------ ENTRIES SHOWN ------
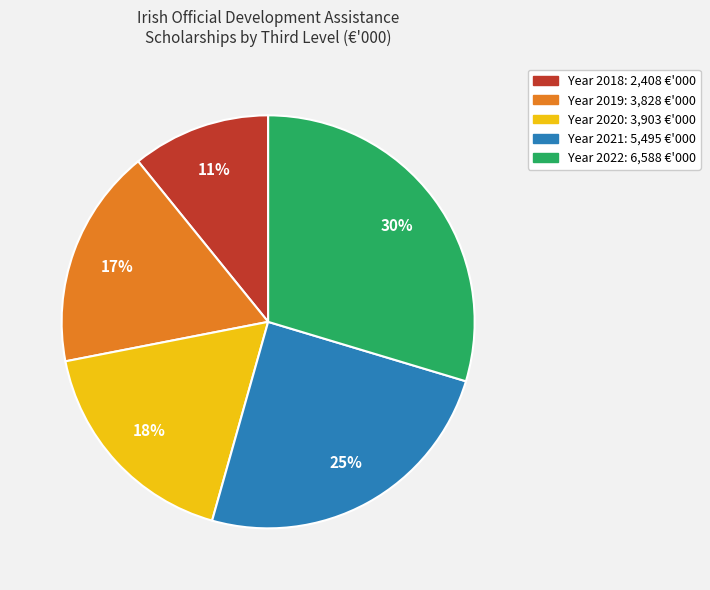

Does any single category account for the majority?

No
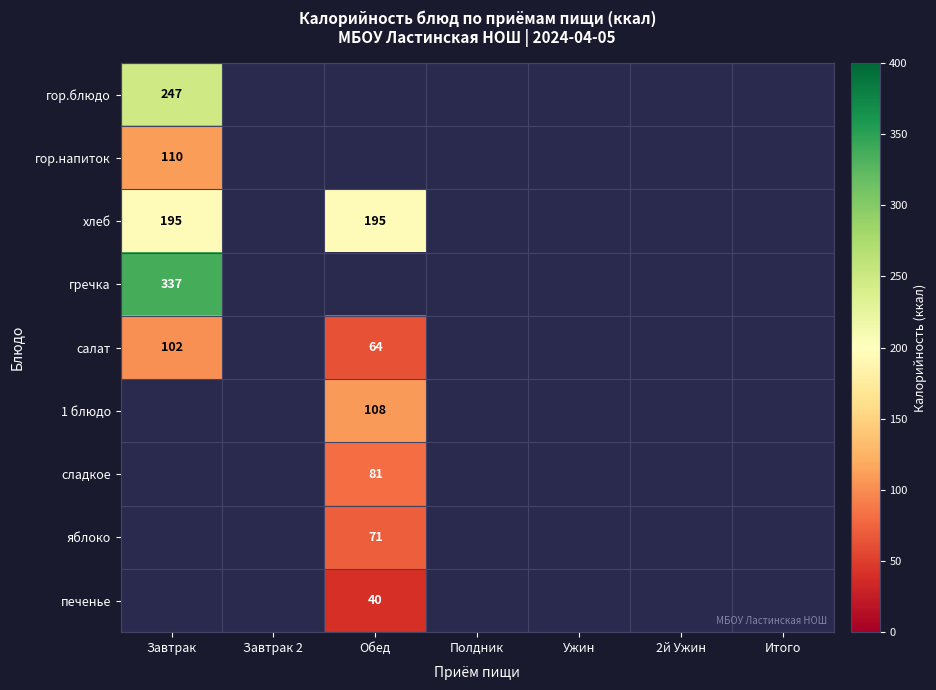

The хлеб series shows 195 at Завтрак. True or false?

True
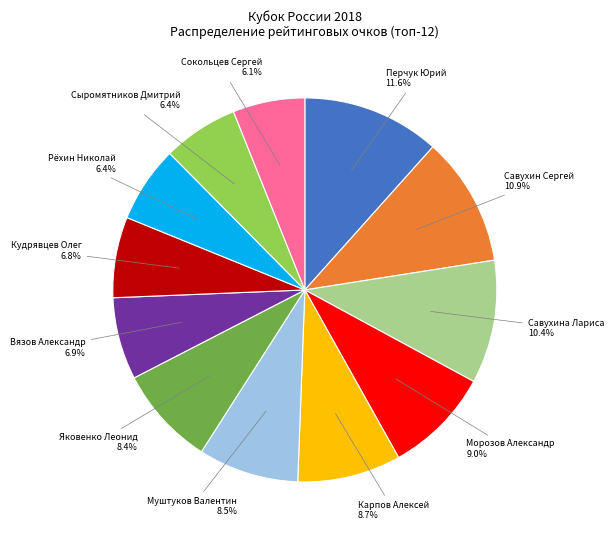

To the nearest percent, what is the difference between the Рёхин Николай and Савухина Лариса slice percentages?

4%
------
» **WRITTEN TASK**
Reproduce the text of each record above word for word, omitting the pictures.

» **ANSWER BOX**
Does any single category account for the majority?

No

The хлеб series shows 195 at Завтрак. True or false?

True

To the nearest percent, what is the difference between the Рёхин Николай and Савухина Лариса slice percentages?

4%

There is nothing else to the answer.